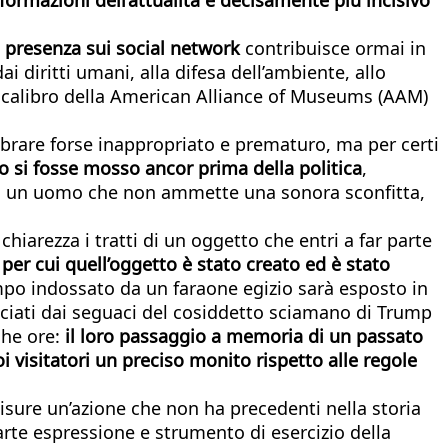
i
presenza sui social network
contribuisce ormai in
i diritti umani, alla difesa dell’ambiente, allo
l calibro della American Alliance of Museums (AAM)
mbrare forse inappropriato e prematuro, ma per certi
o si fosse mosso ancor prima della politica
,
 di un uomo che non ammette una sonora sconfitta,
iarezza i tratti di un oggetto che entri a far parte
per cui quell’oggetto è stato creato ed è stato
empo indossato da un faraone egizio sarà esposto in
acciati dai seguaci del cosiddetto sciamano di Trump
che ore:
il loro passaggio a memoria di un passato
i visitatori un preciso monito rispetto alle regole
isure un’azione che non ha precedenti nella storia
te espressione e strumento di esercizio della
----------
◆ Your goal:
Using the records above, find and show each line with the string "oggetto".

◆ Answer below:
iarezza i tratti di un oggetto che entri a far parte
per cui quell’oggetto è stato creato ed è stato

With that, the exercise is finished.